To insist that ideology and propaganda are not the same is not to suppose that they are unrelated. The most successful propagandist is one who thoroughly understands the ideology of those to be propagandized. When propagandists for secession before the American Civil War emphasized the danger that the Northerners might encroach upon Southerners' right of self-determination, they emphasized a theme that resonated as well with the world of non-slaveholders as with that of planters, even though the two worlds differed as night from day. "We will never be slaves" was good secessionist propaganda. "We must never let them take our slaves" would have been poor propaganda and the secessionists knew it; just as today "Strategic Defense Initiative" makes a good advertisement for a weapons programme, whereas "Strategic Offensive Initiative" or "First- Strike Initiative" would not. ****

We have to understand the social actuality that makes it it impossible for large numbers of people (including millions who have never listened to much of "freakin rightnut media) to _hear_ any statement that does not presuppose good intentions on the part of the U.S. Because millions -- 10s of millions -- of people who don't believe "rightwing" propaganda _still_ presuppose that u.s. intentions are always honorable.
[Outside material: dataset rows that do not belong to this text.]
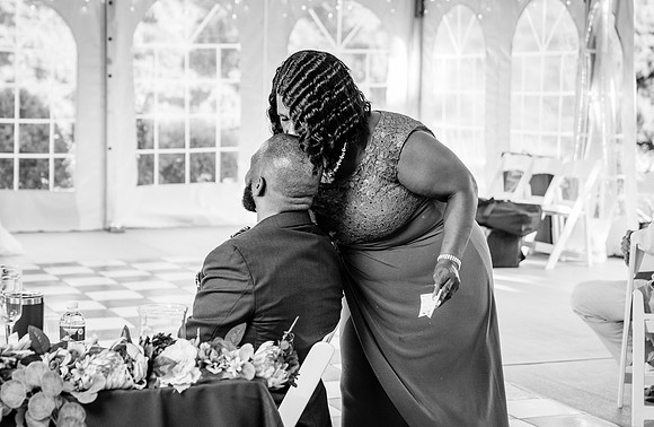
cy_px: 234
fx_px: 1450
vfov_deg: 16.7
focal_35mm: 80
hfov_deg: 25.4
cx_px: 310
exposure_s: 1/200
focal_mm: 70
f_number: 4
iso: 640
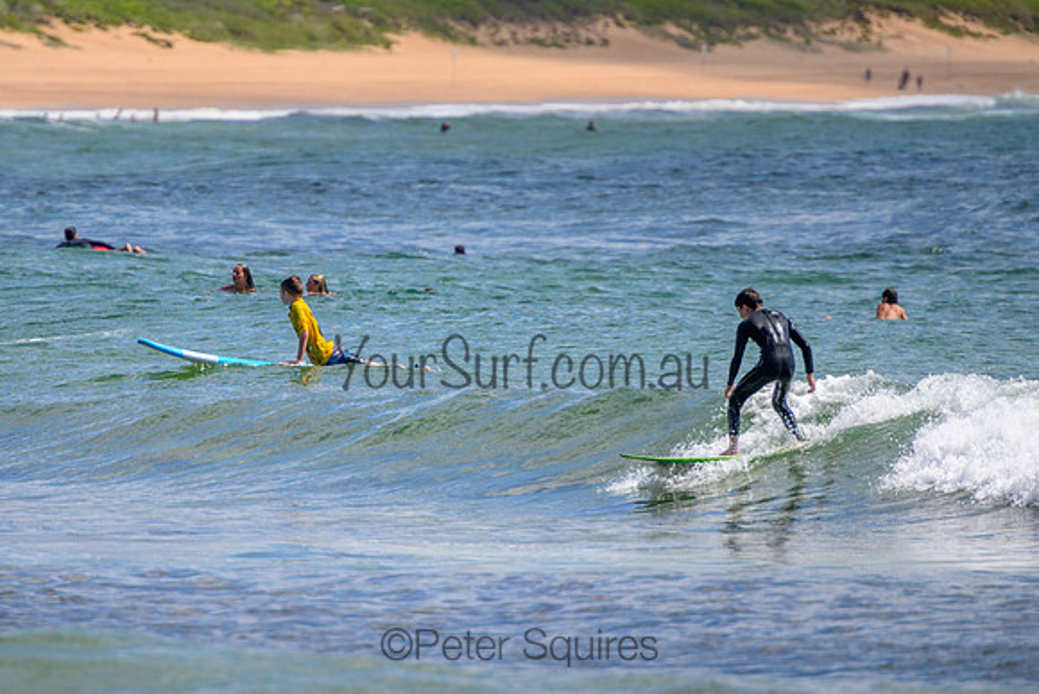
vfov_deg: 2.5
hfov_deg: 3.7
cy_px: 397
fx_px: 15873
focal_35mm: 550
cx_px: 350
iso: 280
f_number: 5.6
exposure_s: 1/2000
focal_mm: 400
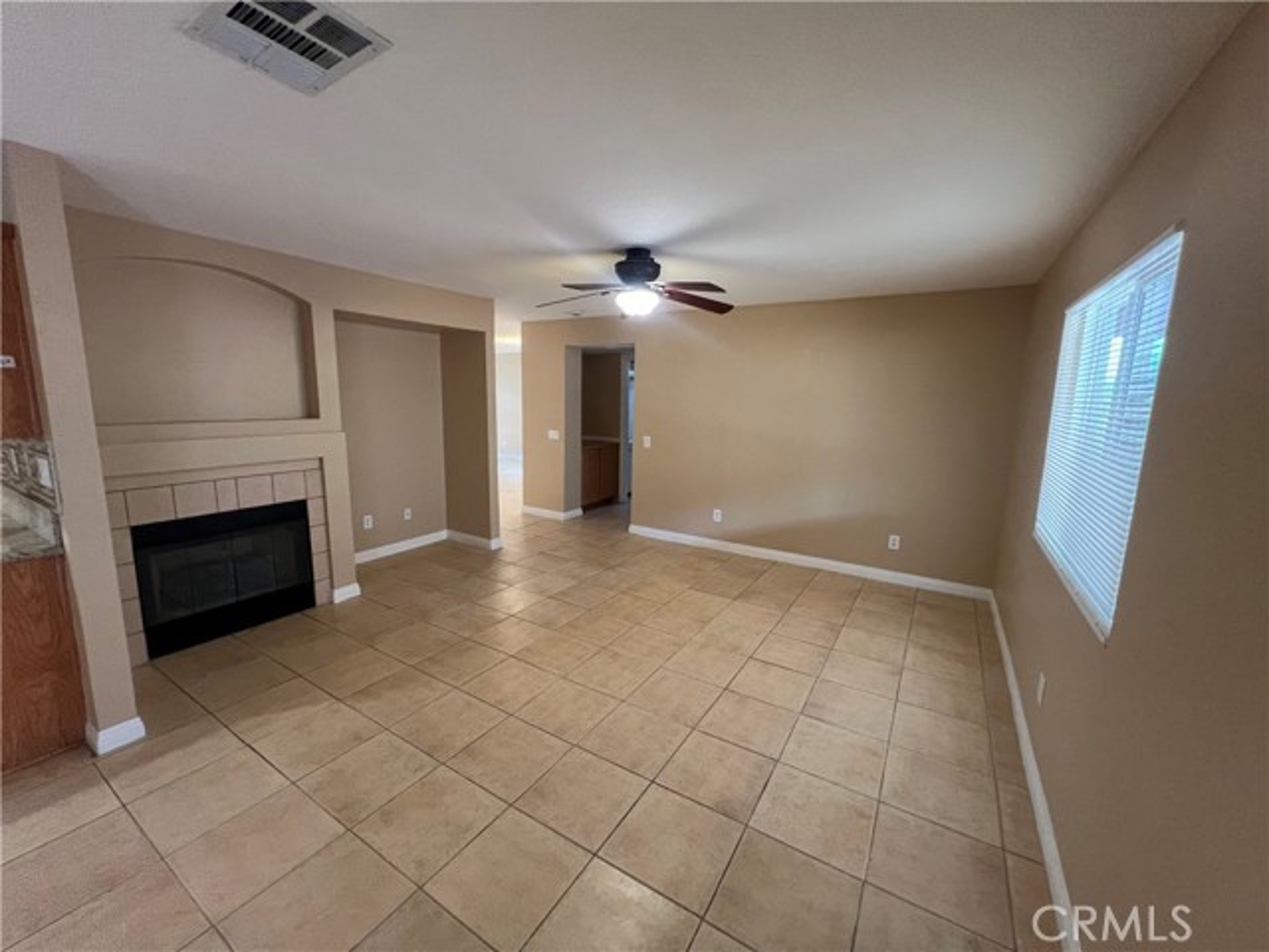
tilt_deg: -9.7
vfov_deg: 89.9
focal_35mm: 13
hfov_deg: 106.2
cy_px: 476
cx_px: 634
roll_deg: -1.0
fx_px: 477
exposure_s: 1/60
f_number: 1.8
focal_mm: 1.57
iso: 250
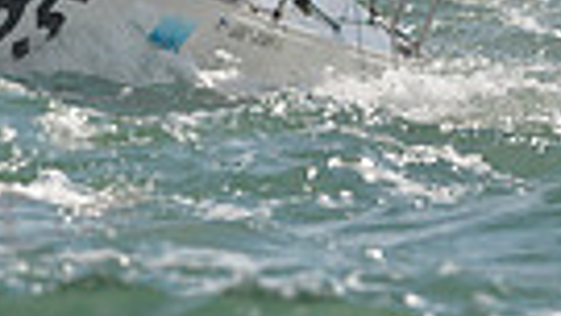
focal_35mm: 1534
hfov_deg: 1.4
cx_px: 362
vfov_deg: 0.8
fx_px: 22823
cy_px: -434
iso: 280
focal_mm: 340
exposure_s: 1/2500
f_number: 6.3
Take it for granted that 25% of the population are never going to listen to leftist arguments, and that it is a serious waste of time to try to talk to that 25%. Moreover, at any given time, probably only about 30%, at most, of the population will, under the best of conditions, listen to us.

And those people, our most promising audience, the ones we might reach _now_ (not in some never-never land where everyone acts like the students in an ideal civics class), _those_ people have a hard time believing that u.s. intentions are fundamentally wrong.

How do we explain _that_ exercise of capitalist hegemony?